PROBLEMS AND TASKS:
1. Answer these questions about the discussion of programming languages:
(a) For what fields does Python have exceptional ecosystem support?
(b) When is a solution called highly expressive?
(c) How do editors indent Lisp code?
2. Update a portion of the discussion of programming languages by replacing "finance" with "accounting". Begin at the words "I'm not really", stop after the words "won me over.", and give that portion again.

EXTRACT PROVIDED:
It's worth considering whether he is right to do so. A waspish answer is to observe that companies built on languages he deems to be "in the corner" (c, java, dynamic languages) constitute the entirety of companies with significant market capitalization, and ask (apologies to Aaron Sorkin) "If your type system is so smart, why do you lose so always". A better answer is to note that a bunch of stuff that he deems trivial (generally anything outside of the type system, but specifically libraries, syntax, bindings to existing systems, etc.) matters, so javascript is different than python despite being identical in his eyes. Specifically, js runs in the browser and has a pretty good runtime for building web services, while python has exceptional ecosystem support for data science and machine learning.
I'm not really interested in learning yet another dynlang that is missing all those.
This is not easy. The solution is certainly computable in other languages, and expressivity is subjective.
We can quantify it like this: a solution is highly expressive if it is given in terms of elements mostly from the problem domain.
For instance, if we have to "malloc" some memory and bind it to a "pointer", but the problem domain is finance, those things don't have anything to do with the problem domain and are therefore inexpressive.
Even if we quantify expressivity, the proposition that "this has the best expressivity for a given problem domain than all other tools, known and unknown" is mired with intractability.
Syntax has some quality that affects what it feels like to write code. Call it flavor, maybe; or feeling. Lisp feels good to me. It didn't feel good at first, but it gradually won me over.
I'm not the only one. Your perspective is valid, but most every Lisp programmer I've met shared it at some point, before Lisp changed their minds.
Part of it is that lisp's syntax is simple and regular enough for editors to automate a bunch of simple editing tasks. They indent things for you in a standard way. They can grab whole subexpressions and move them around and transpose them whole and so forth. Most other languages are so syntactically complicated that it's hard to make an editor do that very well.
Part of it is that the same simplicity and regularity make it tractable, even easy, to walk, transform, and generate code from Lisp expressions. That characteristic leads to things like this essay linked in another comment: http://lists.warhead.org.uk/pipermail/iwe/2005-July/000130.h...

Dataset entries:
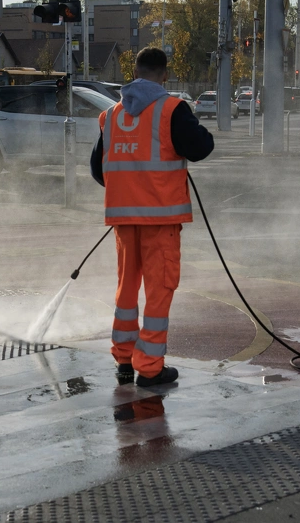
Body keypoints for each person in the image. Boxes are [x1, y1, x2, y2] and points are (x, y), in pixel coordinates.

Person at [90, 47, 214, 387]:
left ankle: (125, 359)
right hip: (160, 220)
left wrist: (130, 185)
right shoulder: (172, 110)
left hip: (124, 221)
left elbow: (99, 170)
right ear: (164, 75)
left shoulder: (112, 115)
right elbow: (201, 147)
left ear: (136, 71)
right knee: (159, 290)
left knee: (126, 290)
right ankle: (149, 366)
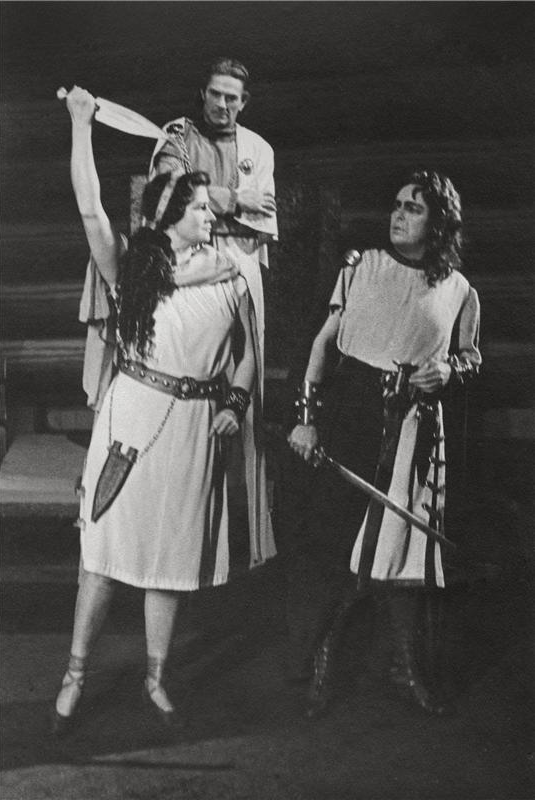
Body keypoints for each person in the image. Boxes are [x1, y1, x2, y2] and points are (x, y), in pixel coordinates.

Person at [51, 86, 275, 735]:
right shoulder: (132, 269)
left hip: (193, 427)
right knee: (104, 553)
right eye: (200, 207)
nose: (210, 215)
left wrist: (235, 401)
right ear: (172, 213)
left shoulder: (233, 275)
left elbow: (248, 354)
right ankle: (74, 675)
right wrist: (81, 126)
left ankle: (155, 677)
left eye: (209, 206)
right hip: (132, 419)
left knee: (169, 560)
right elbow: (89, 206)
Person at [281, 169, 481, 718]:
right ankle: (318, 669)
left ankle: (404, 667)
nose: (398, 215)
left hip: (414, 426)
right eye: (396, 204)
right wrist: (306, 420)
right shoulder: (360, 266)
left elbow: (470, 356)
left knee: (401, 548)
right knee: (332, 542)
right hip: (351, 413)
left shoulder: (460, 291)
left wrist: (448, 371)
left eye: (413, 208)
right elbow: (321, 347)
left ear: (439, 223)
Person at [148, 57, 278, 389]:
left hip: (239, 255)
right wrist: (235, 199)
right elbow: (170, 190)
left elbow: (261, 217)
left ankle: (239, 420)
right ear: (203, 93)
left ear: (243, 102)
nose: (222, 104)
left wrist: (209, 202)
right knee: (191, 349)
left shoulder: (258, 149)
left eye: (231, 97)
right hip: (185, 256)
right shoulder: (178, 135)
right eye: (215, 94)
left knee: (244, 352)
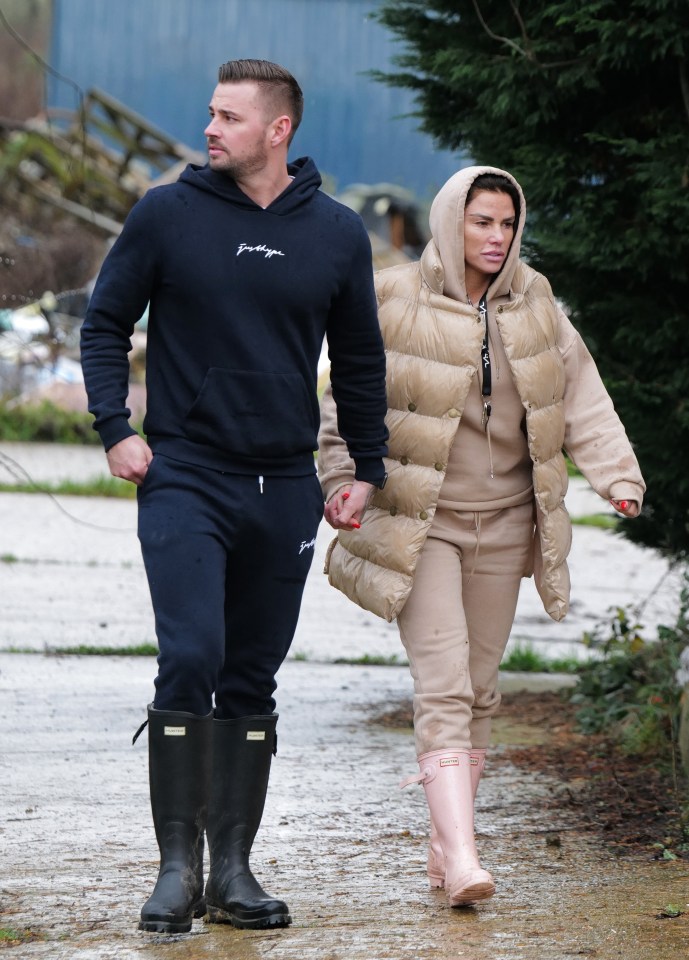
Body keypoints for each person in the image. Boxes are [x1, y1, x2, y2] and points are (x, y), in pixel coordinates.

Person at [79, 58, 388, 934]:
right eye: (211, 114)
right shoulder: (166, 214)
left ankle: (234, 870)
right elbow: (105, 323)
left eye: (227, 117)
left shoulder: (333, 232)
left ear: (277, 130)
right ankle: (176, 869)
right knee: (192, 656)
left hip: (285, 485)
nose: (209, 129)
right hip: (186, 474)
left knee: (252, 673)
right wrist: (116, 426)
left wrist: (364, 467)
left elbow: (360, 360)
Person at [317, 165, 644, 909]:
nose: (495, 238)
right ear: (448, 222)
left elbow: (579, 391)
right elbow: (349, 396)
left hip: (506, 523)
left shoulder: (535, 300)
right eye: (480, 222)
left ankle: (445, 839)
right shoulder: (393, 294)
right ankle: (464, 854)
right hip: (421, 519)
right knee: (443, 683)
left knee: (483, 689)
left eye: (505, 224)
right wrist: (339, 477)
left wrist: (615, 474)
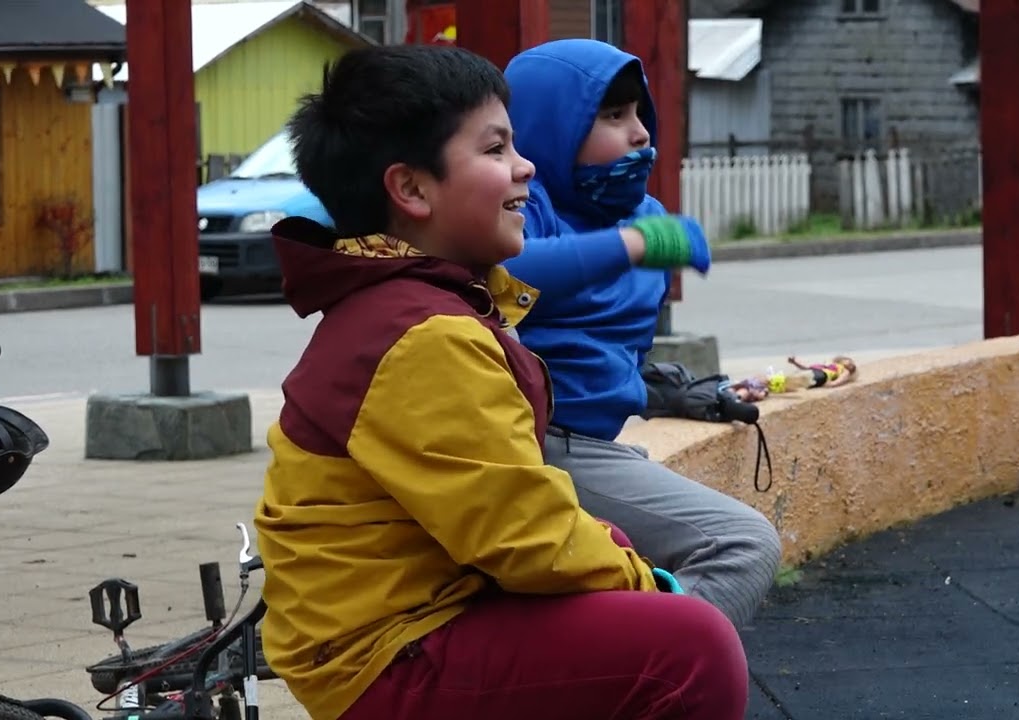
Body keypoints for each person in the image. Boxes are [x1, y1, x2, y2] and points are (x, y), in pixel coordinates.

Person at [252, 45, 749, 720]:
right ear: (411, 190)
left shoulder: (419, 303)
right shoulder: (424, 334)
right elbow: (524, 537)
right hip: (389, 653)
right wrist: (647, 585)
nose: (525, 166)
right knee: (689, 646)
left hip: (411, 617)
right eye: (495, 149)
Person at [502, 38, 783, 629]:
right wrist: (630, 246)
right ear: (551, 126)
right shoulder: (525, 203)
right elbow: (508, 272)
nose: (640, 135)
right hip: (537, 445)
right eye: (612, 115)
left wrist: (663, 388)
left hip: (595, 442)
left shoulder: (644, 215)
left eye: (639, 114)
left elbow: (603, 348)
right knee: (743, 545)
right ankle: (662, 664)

ANSWERS PER TASK:
1.
(a) Data science and machine learning.
(b) When it is given in terms of elements mostly from the problem domain.
(c) In a standard way.

2.
I'm not really interested in learning yet another dynlang that is missing all those.
This is not easy. The solution is certainly computable in other languages, and expressivity is subjective.
We can quantify it like this: a solution is highly expressive if it is given in terms of elements mostly from the problem domain.
For instance, if we have to "malloc" some memory and bind it to a "pointer", but the problem domain is accounting, those things don't have anything to do with the problem domain and are therefore inexpressive.
Even if we quantify expressivity, the proposition that "this has the best expressivity for a given problem domain than all other tools, known and unknown" is mired with intractability.
Syntax has some quality that affects what it feels like to write code. Call it flavor, maybe; or feeling. Lisp feels good to me. It didn't feel good at first, but it gradually won me over.